**Selected extract:**

::::

Index > 5 Stewardship >

5.1 Introduction

General guidance on and an introduction to stewardship are presented in Section 2.10. The aim of Section 5 is to present more detailed guidance on stewardship [IAEA-2006c]: e.g., when to implement, what plans/actions should be carried out, etc.

After remediation has been completed, the degree, extent and duration of control, if any, ranging from monitoring and surveillance to restriction of access, should be reviewed and formalised with due consideration of the residual risk [IAEA-2003]. The organisation responsible for the surveillance and verification of activities should be clearly identified.
In the case of long term remedial actions, long term stewardship may start when the remedy is shown to be functioning properly and operating as designed. Large, complex sites may undergo remediation of portions of the site while other parts may continue to perform mission-related work. As a result, specific actions that would normally be associated with long term stewardship, such as monitoring the effectiveness of engineered controls, may start years before final closure of the site.

There are several possible end points for the remediation process [IAEA-2007a]:

  1. Unristricted use of the area. Before a site may be released for unrestricted use, a survey should be performed to demonstrate that the end point conditions have been met (see Section 3.3.10.7). If the chosen remediation process involved the removal of contamination, and if the site meets the required remediation end criteria, it may be released without further restrictions. In this situation, the prevailing conditions should be considered to be the residual background conditions for a new practice or for use of the site for habitation [IAEA-2007a]:
    For example, for the remediation of the site for any new practice, the contribution to individual doses from an eventual remediation of the new practice should not exceed an additional dose of 300 μSv/year over the new background level that resulted from any previous remediation activities following any previous practices (See Figure 2.4 in Section 2.2.2.5). However, the sum of all possible combinations of doses to members of the public due to exposures from all subsequent practices should not exceed an additional dose of 1 mSv/year over the original background level before the first practice started.
    Further, consideration should be given that even after free release a site may become the source of contamination, hence:
    “Consideration should be given to the potential circulation of material coming from future modification of the buildings, including demolition after site release. Materials originating from the site, after the site is released from regulatory control, need to comply with the national requirements for radiation protection… This should be an integral part of the optimization analysis of the clean-up process. Scenarios for exposure to sites released for unrestricted use should be realistic and consider the potential uses of the materials from the released site” [IAEA-2006a].
  2. Restrictued use of the area. The term ‘restricted use’ means that some types of use will be allowed while others will not; for example, in certain cases the use of a site for forestry may be possible but its use for agriculture may be prohibited [IAEA-2007a]. Where a significant part of the exposure due to residual contamination may arise from the food chain, the use of agricultural countermeasures should be considered. Similarly, the use of a site for recreational, industrial or certain agricultural purposes may be appropriate, but its residential use may not be. Impacts of the residual contamination on aquifers should also be considered in this evaluation.

::::

**Material shown:**

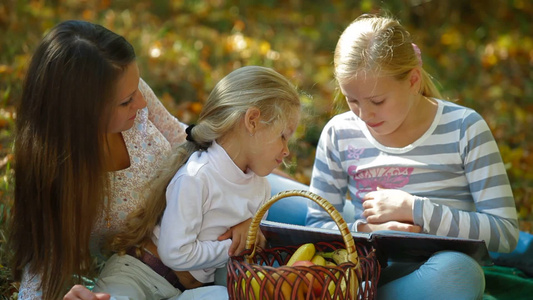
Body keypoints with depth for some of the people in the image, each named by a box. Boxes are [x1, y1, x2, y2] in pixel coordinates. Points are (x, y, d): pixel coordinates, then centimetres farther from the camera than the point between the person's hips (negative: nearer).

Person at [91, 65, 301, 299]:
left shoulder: (261, 188, 7)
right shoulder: (196, 177, -19)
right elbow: (176, 254, -21)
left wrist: (251, 229, -2)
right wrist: (233, 249, -12)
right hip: (140, 272, -9)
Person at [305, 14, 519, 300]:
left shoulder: (464, 129, -1)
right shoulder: (339, 134, 7)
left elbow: (506, 232, -5)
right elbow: (316, 225, 10)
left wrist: (414, 209, -12)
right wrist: (363, 229, -12)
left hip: (443, 275, 1)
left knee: (456, 269, -38)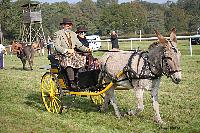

::::

**Prompt A:**
In two sentences, summarize the stewardship section.
**Prompt B:**
Pick up the stewardship section from the point where the text stops, and continue it.

**Exercise output A:**
After remediation, the degree, extent and duration of any control should be reviewed and formalized in light of the residual risk, the organization responsible for surveillance and verification should be clearly identified, and on large sites stewardship activities may begin years before final closure. Possible end points include unrestricted use, which requires a survey showing that the end point conditions have been met and attention to later dose limits and materials leaving the site, and restricted use, where some uses such as forestry may be allowed while others such as agriculture or residential use are not.

**Exercise output B:**
    In cases where all reasonable remediation options are insufficiently protective or in cases where the optimised remediation options do not include the removal of the contamination, specific restrictions on the future uses of a contaminated site may be imposed. Specific restrictions may also be established for controlling the removal of material from such sites or the use of such material.
    An appropriate programme, including any necessary provisions for monitoring and surveillance, should be established to verify the long-term effectiveness of the remedial measures, and should be continued until it is no longer necessary [IAEA-2003].
    A mechanism should be established for periodically reviewing the conditions in remediated areas and amending or removing any restrictions imposed. If surveillance and maintenance are required after remediation is completed, a surveillance and maintenance plan should be prepared which should be periodically reviewed. The plan should be subject to the approval of the competent authority.
    Interested parties (e.g., stakeholders, etc.) should be informed of any restrictions and of the results of all monitoring and surveillance programmes, and should be invited to participate in decision making after the remediation.
  3. Restricted access to the area. Access to the area may need to be restricted and measures may need to be put into place to enforce this.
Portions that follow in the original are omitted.